# Task instructions
Copy each line from the records below in which the word "SQUARE" is found.

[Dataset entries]

____________________

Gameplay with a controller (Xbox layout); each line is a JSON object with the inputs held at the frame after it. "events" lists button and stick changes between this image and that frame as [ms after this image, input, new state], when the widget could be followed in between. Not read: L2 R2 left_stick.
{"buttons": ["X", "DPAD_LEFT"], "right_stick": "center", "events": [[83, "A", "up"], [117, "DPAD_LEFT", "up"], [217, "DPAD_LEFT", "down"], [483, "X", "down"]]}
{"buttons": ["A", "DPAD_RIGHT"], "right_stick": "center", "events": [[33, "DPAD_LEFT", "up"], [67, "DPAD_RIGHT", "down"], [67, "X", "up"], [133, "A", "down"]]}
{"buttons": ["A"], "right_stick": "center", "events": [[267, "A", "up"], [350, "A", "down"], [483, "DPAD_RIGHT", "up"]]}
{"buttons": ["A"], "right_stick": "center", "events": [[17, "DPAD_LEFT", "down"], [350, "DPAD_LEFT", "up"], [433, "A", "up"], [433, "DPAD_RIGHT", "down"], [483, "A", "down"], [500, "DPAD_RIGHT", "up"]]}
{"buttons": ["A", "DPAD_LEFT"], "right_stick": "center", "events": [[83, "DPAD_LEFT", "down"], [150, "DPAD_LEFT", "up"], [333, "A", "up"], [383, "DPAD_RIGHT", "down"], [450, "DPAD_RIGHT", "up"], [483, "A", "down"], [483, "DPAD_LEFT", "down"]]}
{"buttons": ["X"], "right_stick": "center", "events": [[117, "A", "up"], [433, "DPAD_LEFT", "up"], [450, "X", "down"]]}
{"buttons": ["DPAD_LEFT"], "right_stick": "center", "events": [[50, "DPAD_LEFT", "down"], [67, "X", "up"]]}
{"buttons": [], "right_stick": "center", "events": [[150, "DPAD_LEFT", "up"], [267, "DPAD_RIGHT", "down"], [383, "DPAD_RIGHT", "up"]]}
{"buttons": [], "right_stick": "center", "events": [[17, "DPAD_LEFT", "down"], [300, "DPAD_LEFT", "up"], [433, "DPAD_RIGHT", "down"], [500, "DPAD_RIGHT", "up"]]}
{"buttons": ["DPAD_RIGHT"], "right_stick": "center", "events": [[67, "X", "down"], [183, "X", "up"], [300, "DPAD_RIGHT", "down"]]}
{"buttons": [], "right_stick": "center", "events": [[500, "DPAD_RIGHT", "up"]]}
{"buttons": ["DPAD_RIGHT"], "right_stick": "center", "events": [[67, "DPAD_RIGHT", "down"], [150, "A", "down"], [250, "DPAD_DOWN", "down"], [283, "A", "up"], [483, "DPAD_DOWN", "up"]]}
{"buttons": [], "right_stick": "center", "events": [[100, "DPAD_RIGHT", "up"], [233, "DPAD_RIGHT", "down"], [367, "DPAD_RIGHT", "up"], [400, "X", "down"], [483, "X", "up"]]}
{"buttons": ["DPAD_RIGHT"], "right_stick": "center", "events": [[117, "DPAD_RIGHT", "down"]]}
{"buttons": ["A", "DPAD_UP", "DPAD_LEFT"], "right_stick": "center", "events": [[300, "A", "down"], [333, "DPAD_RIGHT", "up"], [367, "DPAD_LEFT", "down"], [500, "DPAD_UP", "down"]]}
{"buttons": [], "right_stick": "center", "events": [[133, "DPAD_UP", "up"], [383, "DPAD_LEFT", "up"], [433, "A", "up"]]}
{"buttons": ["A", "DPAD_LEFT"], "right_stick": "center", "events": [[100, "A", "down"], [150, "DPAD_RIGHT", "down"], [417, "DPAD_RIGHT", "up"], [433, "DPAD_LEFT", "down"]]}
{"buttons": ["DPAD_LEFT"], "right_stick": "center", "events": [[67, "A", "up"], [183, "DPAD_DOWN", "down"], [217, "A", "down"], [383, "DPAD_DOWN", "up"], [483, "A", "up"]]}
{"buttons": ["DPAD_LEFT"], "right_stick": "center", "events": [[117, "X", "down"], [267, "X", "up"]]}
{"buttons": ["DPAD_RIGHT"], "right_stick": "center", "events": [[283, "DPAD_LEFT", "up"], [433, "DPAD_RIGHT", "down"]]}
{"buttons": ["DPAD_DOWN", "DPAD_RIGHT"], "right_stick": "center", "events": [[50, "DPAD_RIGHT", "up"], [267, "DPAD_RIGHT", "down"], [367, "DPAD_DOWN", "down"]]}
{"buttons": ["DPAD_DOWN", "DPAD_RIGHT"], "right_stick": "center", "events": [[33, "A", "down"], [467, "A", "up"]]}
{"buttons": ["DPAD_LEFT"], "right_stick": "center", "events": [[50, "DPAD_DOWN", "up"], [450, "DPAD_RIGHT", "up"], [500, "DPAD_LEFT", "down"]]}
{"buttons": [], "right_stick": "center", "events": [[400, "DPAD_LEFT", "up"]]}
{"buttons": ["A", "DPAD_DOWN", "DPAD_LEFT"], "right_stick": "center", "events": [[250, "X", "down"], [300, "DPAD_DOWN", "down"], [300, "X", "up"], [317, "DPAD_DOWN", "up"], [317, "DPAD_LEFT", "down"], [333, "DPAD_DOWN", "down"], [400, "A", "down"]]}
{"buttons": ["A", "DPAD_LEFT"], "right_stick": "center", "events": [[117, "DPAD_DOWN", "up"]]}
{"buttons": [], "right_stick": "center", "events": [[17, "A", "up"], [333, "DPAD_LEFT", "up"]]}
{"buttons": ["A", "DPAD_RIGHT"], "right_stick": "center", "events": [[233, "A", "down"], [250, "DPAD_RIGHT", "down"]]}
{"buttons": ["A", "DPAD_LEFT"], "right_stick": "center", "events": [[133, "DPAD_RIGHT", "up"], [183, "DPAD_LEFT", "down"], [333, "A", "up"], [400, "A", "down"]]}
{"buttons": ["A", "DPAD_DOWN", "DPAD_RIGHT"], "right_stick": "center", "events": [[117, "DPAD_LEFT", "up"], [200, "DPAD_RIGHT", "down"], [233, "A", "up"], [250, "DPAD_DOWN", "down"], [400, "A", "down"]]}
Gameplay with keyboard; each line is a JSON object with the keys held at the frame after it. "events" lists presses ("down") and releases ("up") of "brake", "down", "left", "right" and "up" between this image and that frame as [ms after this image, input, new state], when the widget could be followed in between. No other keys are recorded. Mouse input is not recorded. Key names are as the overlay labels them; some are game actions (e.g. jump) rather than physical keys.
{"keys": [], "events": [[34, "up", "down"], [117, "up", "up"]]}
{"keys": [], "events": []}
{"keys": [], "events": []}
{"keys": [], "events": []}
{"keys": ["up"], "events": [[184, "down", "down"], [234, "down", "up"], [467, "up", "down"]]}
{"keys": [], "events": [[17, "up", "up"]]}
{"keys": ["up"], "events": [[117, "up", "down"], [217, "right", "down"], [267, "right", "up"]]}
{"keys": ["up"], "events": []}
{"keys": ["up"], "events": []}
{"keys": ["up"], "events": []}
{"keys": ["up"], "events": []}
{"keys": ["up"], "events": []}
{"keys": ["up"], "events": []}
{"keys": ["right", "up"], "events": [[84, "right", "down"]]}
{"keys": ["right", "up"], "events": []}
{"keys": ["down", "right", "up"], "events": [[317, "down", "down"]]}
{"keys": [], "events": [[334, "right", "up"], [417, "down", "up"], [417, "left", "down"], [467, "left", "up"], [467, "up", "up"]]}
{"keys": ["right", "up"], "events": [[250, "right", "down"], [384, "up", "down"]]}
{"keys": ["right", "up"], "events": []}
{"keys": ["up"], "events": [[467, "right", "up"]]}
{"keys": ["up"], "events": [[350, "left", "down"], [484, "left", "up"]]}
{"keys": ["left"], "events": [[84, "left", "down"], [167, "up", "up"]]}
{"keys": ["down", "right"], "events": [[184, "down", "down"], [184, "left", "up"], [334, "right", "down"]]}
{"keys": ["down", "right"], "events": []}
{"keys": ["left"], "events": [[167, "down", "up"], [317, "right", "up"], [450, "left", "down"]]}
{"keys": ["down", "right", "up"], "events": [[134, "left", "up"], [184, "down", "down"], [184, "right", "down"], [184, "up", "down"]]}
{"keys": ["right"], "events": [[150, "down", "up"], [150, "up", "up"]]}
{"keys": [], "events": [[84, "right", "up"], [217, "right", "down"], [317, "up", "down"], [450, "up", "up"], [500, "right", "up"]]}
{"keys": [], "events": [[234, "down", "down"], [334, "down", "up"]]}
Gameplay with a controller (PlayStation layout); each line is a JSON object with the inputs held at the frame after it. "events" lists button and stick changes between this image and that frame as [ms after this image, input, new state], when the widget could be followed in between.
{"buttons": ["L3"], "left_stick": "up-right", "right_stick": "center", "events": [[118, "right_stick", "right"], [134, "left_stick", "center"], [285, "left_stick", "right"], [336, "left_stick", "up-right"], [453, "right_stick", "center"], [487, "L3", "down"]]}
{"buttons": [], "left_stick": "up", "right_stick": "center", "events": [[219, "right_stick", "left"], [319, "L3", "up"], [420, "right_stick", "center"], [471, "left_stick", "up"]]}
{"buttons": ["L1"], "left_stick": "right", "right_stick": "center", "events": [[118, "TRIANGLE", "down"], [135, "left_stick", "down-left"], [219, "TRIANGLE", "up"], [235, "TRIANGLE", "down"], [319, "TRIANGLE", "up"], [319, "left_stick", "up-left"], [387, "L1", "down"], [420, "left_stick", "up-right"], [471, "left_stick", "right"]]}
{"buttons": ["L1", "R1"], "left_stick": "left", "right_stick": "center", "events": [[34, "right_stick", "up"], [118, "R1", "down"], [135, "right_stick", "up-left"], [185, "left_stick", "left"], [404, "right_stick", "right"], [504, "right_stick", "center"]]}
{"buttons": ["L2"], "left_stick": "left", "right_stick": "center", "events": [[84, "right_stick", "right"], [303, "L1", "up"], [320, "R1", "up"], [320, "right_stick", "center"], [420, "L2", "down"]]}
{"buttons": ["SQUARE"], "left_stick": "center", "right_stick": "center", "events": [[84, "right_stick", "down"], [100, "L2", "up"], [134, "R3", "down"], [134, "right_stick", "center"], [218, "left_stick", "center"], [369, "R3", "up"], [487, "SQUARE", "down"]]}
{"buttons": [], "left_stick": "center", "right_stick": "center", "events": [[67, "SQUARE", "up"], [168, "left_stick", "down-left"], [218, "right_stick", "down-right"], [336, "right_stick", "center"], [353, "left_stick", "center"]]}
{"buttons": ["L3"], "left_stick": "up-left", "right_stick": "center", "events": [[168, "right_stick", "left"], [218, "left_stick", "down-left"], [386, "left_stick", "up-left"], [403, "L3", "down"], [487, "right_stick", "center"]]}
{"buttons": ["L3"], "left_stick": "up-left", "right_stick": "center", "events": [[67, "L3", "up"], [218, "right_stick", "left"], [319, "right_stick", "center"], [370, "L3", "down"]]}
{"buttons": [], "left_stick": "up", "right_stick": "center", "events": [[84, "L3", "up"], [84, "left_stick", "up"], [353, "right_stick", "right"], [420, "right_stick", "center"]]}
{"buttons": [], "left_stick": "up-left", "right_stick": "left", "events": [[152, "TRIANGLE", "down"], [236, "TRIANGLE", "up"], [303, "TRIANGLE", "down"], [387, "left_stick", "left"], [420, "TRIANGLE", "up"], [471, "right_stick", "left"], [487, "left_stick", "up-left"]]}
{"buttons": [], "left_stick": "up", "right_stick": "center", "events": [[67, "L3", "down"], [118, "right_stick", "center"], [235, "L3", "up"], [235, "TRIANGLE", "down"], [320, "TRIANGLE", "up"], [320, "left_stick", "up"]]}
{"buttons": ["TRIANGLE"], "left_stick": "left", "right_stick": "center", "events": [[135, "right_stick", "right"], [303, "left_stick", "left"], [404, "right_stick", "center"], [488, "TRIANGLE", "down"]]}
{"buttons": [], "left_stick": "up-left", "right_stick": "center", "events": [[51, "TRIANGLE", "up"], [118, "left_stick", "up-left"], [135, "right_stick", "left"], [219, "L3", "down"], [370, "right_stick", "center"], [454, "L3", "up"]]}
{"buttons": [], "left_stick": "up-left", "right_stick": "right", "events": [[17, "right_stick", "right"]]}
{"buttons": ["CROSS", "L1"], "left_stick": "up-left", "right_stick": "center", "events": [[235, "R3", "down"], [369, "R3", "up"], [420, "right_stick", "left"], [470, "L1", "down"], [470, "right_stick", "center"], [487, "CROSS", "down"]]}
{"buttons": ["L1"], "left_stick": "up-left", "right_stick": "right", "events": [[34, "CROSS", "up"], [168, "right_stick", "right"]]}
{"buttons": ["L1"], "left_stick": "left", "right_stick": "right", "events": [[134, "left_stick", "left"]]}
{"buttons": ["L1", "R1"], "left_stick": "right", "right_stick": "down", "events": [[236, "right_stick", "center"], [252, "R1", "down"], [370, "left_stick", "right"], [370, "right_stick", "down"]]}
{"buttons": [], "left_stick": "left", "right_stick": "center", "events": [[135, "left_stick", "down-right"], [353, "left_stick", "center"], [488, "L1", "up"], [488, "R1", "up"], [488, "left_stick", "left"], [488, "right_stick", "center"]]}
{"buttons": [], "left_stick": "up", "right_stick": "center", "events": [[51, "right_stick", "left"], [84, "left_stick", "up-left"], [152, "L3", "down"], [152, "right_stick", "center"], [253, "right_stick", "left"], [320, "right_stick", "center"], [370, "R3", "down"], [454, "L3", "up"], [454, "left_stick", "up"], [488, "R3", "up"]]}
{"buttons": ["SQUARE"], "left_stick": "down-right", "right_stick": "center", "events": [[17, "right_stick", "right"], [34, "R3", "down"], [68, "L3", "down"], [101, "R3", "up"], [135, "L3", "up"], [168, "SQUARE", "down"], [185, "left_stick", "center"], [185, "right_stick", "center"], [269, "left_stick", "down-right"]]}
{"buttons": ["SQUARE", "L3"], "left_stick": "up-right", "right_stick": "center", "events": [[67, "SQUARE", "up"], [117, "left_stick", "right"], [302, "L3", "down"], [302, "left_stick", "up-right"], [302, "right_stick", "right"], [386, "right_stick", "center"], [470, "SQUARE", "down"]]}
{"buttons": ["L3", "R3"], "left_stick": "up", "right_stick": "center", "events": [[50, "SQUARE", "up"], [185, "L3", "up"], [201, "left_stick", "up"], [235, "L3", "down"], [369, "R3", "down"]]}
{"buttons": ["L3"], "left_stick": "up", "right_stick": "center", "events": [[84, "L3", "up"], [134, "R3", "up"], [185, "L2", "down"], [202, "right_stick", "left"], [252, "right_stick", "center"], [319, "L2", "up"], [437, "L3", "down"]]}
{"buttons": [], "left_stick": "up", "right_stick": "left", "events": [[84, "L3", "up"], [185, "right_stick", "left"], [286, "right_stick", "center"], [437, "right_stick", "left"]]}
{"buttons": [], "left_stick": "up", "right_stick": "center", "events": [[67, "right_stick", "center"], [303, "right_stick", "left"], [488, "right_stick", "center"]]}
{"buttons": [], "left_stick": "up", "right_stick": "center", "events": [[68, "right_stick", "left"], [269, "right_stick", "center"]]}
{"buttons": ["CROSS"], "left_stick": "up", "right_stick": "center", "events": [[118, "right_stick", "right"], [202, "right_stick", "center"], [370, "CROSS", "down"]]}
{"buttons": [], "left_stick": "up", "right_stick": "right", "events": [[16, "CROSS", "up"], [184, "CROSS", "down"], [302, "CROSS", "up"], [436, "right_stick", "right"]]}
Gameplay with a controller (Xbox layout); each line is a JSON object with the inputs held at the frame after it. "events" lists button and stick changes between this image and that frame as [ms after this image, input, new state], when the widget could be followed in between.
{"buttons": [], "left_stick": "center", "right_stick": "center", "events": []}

____________________

# Solved problem
{"buttons": ["SQUARE"], "left_stick": "center", "right_stick": "center", "events": [[84, "right_stick", "down"], [100, "L2", "up"], [134, "R3", "down"], [134, "right_stick", "center"], [218, "left_stick", "center"], [369, "R3", "up"], [487, "SQUARE", "down"]]}
{"buttons": [], "left_stick": "center", "right_stick": "center", "events": [[67, "SQUARE", "up"], [168, "left_stick", "down-left"], [218, "right_stick", "down-right"], [336, "right_stick", "center"], [353, "left_stick", "center"]]}
{"buttons": ["SQUARE"], "left_stick": "down-right", "right_stick": "center", "events": [[17, "right_stick", "right"], [34, "R3", "down"], [68, "L3", "down"], [101, "R3", "up"], [135, "L3", "up"], [168, "SQUARE", "down"], [185, "left_stick", "center"], [185, "right_stick", "center"], [269, "left_stick", "down-right"]]}
{"buttons": ["SQUARE", "L3"], "left_stick": "up-right", "right_stick": "center", "events": [[67, "SQUARE", "up"], [117, "left_stick", "right"], [302, "L3", "down"], [302, "left_stick", "up-right"], [302, "right_stick", "right"], [386, "right_stick", "center"], [470, "SQUARE", "down"]]}
{"buttons": ["L3", "R3"], "left_stick": "up", "right_stick": "center", "events": [[50, "SQUARE", "up"], [185, "L3", "up"], [201, "left_stick", "up"], [235, "L3", "down"], [369, "R3", "down"]]}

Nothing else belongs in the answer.